After the prayer, the pastor gave my parents a short and direct list of changes they needed to make: “You need to get married, change the way you dress, cut your hair, and get new friends.”
My parents understood the need to give up the drugs and alcohol. But they were confused about how they could come up with a completely new set of friends overnight. And as for the way they dressed, they could barely afford the clothes they had. How were they supposed to afford an all-new wardrobe?
My dad initially had a problem with marriage. He had been briefly married when he was sixteen. His girlfriend got pregnant, so they married. But when she had a miscarriage, they decided they didn’t want to be together and divorced after less than six months together. There had been a few times in the past when my dad had asked my mom if she would marry him if he asked. She kept saying she would, but my dad never asked. He told my mom he had no interest in marrying because he had never seen a good marriage—not when he was growing up and not for the few months he was married. But as he considered what the pastor had said about needing to marry, he agreed.
The pastor gave my parents a Bible, but he didn’t give them any practical help for how to make the changes he told them they must make.

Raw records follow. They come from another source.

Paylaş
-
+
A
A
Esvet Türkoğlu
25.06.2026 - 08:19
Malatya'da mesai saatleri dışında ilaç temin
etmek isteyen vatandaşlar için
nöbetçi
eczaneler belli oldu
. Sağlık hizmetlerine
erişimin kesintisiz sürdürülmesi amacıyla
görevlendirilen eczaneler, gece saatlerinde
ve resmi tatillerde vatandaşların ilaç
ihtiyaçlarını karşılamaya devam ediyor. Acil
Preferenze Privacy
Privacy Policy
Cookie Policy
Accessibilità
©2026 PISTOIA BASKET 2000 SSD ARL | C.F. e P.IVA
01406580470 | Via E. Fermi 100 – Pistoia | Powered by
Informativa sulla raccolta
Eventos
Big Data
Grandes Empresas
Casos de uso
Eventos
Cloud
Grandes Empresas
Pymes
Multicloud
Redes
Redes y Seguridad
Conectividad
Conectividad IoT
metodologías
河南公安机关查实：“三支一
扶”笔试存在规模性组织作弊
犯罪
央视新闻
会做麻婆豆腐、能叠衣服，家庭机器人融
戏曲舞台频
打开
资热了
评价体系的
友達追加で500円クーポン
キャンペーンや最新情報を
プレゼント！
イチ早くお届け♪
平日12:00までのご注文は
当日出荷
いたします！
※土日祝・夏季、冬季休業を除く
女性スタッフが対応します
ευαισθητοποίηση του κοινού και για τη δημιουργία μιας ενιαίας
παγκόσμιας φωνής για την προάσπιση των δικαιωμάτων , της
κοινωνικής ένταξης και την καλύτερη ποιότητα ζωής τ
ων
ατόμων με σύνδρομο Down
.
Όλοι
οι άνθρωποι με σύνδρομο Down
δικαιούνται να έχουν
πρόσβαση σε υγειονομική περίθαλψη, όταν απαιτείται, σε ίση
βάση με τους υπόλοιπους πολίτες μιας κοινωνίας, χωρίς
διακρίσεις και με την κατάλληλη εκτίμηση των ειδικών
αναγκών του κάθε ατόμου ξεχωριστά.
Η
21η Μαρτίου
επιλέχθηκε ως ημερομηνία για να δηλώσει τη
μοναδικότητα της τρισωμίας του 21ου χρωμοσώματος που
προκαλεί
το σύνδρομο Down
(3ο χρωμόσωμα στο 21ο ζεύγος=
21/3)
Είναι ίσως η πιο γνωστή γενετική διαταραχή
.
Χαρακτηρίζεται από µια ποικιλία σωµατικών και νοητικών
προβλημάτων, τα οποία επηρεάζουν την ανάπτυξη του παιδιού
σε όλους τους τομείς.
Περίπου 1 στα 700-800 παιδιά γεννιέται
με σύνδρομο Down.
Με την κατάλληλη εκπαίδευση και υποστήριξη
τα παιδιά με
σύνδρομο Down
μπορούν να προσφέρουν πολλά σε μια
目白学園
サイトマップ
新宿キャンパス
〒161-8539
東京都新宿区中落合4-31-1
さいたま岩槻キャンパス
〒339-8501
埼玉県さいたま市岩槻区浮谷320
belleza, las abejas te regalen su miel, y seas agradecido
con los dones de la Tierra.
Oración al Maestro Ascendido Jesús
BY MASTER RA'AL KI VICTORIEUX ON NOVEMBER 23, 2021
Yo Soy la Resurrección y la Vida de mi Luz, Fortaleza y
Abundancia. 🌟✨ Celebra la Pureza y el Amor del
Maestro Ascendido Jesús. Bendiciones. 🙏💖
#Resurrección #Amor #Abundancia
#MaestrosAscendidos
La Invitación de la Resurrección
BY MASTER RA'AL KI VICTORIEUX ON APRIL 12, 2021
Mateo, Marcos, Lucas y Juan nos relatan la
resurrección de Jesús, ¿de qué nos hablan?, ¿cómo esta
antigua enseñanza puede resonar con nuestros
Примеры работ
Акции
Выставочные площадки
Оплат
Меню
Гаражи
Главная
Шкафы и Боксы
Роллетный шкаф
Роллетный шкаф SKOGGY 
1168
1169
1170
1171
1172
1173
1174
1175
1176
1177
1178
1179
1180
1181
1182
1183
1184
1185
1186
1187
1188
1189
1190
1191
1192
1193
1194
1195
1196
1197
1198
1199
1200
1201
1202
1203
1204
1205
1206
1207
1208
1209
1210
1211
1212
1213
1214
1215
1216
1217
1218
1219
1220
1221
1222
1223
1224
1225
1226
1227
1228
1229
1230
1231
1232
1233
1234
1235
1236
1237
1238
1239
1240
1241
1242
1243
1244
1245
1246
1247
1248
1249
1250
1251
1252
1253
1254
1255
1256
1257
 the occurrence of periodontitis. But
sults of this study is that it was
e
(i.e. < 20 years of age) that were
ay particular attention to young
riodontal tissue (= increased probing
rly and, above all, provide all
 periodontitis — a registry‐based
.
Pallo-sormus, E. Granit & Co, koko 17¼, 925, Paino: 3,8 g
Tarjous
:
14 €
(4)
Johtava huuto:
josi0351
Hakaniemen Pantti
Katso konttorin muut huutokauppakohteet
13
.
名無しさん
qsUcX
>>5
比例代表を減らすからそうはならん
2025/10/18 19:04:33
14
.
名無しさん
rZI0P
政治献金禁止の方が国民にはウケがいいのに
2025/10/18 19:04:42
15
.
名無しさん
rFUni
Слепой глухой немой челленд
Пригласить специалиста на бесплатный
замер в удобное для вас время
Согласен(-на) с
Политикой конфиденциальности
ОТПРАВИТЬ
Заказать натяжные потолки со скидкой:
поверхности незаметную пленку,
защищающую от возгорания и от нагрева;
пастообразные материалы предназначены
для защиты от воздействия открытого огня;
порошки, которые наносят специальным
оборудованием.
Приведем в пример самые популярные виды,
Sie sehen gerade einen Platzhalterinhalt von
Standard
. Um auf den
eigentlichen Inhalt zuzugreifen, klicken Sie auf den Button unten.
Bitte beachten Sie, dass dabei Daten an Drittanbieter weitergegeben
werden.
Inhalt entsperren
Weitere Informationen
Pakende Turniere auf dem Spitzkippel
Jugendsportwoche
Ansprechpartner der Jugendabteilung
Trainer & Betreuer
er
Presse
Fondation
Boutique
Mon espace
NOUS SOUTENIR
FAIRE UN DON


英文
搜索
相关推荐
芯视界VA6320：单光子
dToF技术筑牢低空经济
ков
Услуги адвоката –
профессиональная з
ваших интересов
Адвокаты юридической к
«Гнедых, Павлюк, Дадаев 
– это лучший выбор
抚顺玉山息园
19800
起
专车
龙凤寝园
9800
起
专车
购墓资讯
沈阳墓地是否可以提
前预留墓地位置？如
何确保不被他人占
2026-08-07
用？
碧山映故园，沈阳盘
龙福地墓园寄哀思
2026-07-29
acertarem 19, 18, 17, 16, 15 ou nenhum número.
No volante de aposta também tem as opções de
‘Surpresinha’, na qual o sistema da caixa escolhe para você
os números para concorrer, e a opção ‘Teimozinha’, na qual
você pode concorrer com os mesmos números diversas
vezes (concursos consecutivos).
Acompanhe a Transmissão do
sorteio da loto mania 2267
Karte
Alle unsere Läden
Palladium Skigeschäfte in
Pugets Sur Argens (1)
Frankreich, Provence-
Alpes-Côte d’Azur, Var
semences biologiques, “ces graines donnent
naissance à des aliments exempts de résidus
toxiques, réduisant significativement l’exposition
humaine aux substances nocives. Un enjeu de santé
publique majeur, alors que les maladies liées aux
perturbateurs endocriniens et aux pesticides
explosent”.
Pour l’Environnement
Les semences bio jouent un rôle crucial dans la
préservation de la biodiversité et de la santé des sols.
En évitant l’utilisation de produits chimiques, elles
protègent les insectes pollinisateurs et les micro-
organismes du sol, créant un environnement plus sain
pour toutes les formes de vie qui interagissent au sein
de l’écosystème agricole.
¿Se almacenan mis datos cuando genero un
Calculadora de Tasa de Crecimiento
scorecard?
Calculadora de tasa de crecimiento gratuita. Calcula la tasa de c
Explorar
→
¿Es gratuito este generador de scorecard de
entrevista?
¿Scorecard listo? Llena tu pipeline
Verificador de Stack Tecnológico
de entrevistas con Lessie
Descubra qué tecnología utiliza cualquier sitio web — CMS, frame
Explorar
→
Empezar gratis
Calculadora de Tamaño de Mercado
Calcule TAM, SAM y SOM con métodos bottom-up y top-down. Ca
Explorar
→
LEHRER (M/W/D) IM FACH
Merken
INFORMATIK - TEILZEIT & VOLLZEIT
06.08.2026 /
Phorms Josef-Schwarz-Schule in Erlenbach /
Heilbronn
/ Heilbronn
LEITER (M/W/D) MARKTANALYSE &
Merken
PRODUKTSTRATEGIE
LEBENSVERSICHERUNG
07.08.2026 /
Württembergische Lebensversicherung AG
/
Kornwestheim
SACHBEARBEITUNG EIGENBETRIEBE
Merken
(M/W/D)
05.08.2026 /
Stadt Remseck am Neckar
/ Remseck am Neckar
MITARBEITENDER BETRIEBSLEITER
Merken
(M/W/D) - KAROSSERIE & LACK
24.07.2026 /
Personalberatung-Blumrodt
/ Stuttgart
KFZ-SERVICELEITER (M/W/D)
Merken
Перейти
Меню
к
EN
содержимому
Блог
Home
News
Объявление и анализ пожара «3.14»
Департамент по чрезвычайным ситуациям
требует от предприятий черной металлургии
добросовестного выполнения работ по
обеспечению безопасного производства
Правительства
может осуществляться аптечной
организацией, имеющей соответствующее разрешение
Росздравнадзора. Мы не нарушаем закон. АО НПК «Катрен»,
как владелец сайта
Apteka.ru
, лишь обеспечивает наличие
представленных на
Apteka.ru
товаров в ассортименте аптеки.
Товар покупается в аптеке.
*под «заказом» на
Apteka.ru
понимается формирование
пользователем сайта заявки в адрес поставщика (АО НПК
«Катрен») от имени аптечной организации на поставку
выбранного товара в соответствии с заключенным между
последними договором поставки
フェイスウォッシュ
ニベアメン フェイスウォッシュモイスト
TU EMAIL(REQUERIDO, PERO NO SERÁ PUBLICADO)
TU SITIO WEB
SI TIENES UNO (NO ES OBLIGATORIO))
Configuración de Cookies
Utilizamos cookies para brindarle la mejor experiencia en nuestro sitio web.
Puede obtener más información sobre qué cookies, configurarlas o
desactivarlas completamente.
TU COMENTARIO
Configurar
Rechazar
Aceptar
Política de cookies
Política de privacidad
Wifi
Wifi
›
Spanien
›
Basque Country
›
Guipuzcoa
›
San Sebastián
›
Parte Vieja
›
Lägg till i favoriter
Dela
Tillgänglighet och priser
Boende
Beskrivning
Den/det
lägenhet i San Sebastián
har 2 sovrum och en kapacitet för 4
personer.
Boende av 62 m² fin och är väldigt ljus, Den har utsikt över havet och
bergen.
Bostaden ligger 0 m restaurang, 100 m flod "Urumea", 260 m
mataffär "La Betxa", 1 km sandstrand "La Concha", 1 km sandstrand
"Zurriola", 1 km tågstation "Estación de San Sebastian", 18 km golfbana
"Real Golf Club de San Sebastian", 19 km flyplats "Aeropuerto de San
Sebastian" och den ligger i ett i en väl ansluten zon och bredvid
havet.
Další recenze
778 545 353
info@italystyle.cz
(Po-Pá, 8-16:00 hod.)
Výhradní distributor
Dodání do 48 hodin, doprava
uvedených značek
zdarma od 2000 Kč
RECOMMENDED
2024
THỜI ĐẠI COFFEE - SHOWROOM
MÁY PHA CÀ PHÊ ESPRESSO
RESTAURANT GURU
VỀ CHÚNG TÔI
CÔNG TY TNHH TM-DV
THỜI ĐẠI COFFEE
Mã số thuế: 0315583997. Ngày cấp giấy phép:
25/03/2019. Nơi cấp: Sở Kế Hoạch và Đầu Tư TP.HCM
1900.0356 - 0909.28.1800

As a result, they left the church asking themselves, How can we do all that?
CHANGED FOR GOOD
The Bible the pastor had given my parents was a King James Version. Reading was difficult for my dad, and the King James was even more of a challenge, so my mom read to him from the Bible. They continued to talk about church, and my mom mentioned that coworkers had been talking to her about Jesus and had said my parents would be welcome at their church regardless of how they looked or dressed. My dad agreed to try it.
They planned to attend the Assemblies of God church on the first Sunday evening of the new year—January 2, 1977. My dad helped a friend move that morning, then went out with his friend that afternoon.
As my mom was getting ready for church, he called.r />
“Where are you?” she asked him.
“I’m at a Mexican restaurant.”
She knew he was at the only local restaurant that served beer on Sundays. “Have you been drinking?”
“Oh, just a little.”
When my dad came home to pick her up for church, he and his friend were laughing about how they had been busting out lights at the restaurant. They had been drinking more than “just a little.”
My mom started crying. From the night they had prayed at Meb’s church, neither of them had used drugs or alcohol—not even on New Year’s Eve. “There’s no way I’m going to church with you guys,” she told him.
My mom’s mother was watching April that evening, so when my mom saw how drunk my dad and his friend were, she immediately left for church alone.
Because it was a Sunday evening, the crowd of about three hundred wasn’t as large as for a morning service. About eight rows of folding chairs at the back of the sanctuary had been roped off so the people would sit closer to the front. My mom took a seat by herself in the middle of the last available row. Shortly after the service began, she heard a commotion behind her. She looked over her shoulder to see my dad and his friend stumbling through the doors in the back.
My mom’s first reaction was to hide. She turned back toward the front, slumped in her seat, and tried to blend in with the others in front of her. It didn’t work. My dad and his friend spotted her and made their way toward her. But not by walking down the aisle and quietly slipping into the row where my mom was sitting. My dad started off on the most direct route from point A to point B—by stepping over the roped-off rows of chairs!
My mom continued to look forward while everyone else turned their attention to the two drunken chair-jumpers. My dad and his friend plopped down right next to my embarrassed mom, and the friend chattered away.
An usher seeking to calm the ruckus came over and asked my dad’s friend if he would like to sit next to him, and my dad’s drinking buddy obliged.